The Food Reform for Sustainability and Health (Fresh) programme, unveiled at the World Economic Forum in Davos, Switzerland, has initially been backed by 25 companies – including Dutch dairy giant FrieslandCampina, Danone, European dairy cooperative Arla Foods and Thai conglomerate Charoen Pokphand Foods.

Fresh, which is led by the World Business Council for Sustainable Development (WBCSD) and Sweden-based NGO the EAT Foundation, aims to “accelerate transformational change in global food systems, to reach healthy, enjoyable diets for all, that are produced responsibly within planetary boundaries”.
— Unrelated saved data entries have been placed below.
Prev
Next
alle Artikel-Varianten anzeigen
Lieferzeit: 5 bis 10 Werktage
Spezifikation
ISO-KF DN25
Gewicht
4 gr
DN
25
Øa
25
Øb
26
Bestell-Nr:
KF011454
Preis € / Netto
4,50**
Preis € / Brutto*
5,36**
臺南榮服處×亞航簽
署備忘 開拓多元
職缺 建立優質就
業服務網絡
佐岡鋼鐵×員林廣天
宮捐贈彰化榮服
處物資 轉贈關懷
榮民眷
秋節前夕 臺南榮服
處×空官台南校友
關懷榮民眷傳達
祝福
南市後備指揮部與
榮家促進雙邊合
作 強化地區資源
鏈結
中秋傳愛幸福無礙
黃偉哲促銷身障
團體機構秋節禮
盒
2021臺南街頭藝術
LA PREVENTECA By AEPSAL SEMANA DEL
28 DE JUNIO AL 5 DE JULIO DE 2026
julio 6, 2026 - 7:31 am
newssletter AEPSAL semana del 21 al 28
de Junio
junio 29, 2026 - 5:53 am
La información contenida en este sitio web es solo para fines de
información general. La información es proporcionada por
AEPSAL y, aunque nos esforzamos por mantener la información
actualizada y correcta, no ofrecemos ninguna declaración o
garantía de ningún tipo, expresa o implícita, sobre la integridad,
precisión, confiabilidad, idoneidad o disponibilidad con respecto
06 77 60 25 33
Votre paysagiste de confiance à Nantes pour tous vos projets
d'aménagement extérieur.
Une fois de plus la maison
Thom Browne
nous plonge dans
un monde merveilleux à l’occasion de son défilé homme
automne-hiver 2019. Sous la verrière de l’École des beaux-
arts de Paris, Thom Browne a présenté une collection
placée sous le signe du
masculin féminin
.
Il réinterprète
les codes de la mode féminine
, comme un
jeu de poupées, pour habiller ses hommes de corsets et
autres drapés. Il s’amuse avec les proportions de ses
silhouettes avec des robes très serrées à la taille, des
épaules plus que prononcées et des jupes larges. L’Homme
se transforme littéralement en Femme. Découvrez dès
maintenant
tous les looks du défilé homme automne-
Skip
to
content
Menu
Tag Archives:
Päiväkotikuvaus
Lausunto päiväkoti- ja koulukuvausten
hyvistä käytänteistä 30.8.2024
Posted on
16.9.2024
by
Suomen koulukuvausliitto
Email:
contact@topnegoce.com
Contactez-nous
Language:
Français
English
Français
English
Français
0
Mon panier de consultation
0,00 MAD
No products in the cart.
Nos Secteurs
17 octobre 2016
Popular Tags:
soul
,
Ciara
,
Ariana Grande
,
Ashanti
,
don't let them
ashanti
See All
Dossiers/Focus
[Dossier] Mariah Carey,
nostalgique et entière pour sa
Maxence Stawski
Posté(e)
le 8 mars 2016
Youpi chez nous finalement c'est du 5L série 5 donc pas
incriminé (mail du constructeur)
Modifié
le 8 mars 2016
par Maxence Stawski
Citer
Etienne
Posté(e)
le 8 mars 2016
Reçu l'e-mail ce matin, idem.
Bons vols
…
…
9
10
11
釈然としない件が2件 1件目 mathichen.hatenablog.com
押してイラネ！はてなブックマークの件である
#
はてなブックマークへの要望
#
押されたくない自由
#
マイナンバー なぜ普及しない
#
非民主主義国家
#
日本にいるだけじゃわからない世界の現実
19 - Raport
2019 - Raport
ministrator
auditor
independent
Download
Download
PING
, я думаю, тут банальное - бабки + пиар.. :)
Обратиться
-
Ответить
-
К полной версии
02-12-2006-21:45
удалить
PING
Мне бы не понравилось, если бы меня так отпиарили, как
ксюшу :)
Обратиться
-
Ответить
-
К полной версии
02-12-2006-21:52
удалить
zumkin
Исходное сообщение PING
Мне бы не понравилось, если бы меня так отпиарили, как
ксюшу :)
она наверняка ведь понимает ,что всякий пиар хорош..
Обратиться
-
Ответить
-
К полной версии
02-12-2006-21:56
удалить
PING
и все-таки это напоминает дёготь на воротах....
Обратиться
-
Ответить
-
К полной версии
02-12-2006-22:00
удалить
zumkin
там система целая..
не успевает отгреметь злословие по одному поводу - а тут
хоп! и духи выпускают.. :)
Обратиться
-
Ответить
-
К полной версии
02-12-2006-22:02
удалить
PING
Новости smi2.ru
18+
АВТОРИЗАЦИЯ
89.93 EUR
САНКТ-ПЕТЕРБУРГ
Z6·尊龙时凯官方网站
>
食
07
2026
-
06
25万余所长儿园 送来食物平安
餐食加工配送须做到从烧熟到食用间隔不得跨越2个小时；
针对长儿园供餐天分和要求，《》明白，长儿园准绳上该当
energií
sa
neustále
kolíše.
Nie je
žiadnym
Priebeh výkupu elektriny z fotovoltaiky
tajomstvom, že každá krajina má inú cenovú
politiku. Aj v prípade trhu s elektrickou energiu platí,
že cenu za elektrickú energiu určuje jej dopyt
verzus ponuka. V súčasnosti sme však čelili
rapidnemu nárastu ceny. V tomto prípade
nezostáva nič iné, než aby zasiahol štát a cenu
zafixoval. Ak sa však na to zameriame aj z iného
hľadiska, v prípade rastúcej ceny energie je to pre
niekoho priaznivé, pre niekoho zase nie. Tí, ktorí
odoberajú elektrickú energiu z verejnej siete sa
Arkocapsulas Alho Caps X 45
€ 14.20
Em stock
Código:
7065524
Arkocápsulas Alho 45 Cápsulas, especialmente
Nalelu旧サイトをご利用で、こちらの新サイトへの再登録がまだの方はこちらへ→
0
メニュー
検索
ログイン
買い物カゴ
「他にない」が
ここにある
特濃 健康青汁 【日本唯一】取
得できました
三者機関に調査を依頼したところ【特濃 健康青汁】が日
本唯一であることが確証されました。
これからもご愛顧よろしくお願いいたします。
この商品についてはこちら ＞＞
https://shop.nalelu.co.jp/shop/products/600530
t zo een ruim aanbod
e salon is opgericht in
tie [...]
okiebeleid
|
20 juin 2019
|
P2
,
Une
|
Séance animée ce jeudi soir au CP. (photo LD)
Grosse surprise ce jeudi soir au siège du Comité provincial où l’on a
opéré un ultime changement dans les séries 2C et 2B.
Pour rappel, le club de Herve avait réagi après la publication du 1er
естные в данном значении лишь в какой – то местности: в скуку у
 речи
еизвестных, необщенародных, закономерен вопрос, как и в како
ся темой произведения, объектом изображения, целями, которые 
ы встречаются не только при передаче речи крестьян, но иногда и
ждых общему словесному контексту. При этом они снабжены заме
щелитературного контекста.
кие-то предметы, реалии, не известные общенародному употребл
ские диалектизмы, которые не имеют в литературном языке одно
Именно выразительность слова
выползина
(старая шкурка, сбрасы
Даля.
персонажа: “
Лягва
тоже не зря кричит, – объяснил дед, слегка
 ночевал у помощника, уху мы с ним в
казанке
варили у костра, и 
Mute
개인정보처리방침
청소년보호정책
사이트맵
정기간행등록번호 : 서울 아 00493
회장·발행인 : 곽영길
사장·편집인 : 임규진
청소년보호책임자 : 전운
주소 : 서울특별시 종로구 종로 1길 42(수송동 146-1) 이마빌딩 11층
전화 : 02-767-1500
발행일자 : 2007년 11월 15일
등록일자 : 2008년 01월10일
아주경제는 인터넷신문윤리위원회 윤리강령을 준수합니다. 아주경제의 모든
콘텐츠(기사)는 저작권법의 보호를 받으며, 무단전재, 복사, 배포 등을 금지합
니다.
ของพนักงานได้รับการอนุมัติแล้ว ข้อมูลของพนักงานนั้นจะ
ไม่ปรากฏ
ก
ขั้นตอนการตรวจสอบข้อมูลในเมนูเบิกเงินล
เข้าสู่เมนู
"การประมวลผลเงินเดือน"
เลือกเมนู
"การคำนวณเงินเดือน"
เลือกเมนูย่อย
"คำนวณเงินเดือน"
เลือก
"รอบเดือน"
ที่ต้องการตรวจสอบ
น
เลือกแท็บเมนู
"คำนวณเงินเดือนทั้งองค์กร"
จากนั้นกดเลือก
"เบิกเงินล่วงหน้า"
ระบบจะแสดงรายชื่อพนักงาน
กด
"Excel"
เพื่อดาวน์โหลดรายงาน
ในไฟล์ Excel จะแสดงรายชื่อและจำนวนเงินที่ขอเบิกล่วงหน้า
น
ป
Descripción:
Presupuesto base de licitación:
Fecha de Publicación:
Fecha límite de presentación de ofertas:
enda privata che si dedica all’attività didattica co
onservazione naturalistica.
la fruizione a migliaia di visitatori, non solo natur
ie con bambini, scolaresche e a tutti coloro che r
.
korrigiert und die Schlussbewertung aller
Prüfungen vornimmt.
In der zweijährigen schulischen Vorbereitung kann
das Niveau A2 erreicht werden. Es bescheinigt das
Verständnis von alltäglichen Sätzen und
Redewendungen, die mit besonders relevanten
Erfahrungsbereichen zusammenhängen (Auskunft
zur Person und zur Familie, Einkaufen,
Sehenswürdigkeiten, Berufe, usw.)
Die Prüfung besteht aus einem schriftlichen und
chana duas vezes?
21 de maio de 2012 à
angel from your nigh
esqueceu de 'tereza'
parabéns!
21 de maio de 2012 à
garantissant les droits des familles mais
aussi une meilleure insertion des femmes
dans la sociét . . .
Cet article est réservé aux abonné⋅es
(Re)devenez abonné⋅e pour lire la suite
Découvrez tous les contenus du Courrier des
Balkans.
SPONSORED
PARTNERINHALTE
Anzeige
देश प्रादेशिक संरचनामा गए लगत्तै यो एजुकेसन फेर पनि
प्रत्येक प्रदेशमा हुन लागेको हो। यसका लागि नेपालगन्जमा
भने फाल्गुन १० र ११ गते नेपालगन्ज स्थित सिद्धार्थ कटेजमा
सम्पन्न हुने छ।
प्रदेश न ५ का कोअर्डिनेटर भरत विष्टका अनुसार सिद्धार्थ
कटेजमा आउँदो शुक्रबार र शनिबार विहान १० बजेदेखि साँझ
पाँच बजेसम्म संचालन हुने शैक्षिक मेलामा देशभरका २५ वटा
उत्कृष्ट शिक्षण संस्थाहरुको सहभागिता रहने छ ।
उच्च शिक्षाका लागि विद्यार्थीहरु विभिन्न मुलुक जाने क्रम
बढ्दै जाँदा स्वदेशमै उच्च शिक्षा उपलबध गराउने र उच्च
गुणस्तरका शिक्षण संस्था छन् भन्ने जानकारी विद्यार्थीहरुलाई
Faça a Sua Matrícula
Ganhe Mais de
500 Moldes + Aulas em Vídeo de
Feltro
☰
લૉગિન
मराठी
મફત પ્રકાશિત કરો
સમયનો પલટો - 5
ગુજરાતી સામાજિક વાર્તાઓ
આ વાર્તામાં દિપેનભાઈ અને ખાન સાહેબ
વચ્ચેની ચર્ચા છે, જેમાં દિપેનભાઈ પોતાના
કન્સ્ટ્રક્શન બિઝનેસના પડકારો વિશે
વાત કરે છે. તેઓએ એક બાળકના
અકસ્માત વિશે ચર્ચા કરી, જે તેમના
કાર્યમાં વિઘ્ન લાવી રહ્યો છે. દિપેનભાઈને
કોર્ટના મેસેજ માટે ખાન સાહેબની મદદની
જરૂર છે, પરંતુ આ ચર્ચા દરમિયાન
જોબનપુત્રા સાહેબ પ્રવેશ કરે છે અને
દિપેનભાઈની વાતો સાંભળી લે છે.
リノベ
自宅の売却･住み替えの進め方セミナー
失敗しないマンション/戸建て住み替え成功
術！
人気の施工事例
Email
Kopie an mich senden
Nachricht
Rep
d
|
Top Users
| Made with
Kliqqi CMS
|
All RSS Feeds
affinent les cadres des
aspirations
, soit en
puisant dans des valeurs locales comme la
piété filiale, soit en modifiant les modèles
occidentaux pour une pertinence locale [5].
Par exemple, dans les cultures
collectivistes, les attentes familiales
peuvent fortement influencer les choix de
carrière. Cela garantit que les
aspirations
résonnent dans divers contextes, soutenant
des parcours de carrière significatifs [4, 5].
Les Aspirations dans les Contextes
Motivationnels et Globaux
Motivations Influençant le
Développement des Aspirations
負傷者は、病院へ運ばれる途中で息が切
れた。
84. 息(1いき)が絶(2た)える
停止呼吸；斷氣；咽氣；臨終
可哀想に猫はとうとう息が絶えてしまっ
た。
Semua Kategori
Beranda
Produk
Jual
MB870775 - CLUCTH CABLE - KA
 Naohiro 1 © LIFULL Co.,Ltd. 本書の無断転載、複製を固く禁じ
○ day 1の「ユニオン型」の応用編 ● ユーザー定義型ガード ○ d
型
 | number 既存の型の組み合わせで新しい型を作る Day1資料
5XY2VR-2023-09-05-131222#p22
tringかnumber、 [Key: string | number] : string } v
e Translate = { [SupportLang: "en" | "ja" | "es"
The initiative follows the launch by the WBCSD and EAT at last June’s EAT Stockholm Food Forum of moves to create a “conference of parties” to promote a “healthy and sustainable global food system”.

According to the WBCSD, “close to 100% of the food consumed across the world is produced and supplied by the private sector”, which it claimed “puts large and small businesses at the heart of the potential for transformational change in food systems all over the world”.

WBCSD president and CEO Peter Bakker said: “Clear science-based targets will help businesses create ambitious yet implementable solutions, which can then be brought forward to guide policy makers to provide the framework for local or global food systems transformation.”

Kristian Østerling Eriknauer, Arla’s vice-president of corporate social responsibility, said: “Fresh brings together business and science to define a future in which everyone can choose to enjoy healthy and affordable food, which is sustainably produced. It is natural for Arla to contribute based on our experience with sustainable dairy production practices and knowledge of the high nutritional value of dairy products.”

In November, Kellogg, PepsiCo, Unilever, Campbell Soup Co., Conagra Brands and General Mills were among 15 companies named as members of the “inaugural class” of US Food Loss and Waste 2030 Champions – a national campaign to recognise US businesses and organisations pledging concrete steps to reduce food loss and waste in their operations by 50% by 2030.

According to data published by Unilever earlier this month, “a third of consumers are choosing to buy from brands they believe are doing social or environmental good”.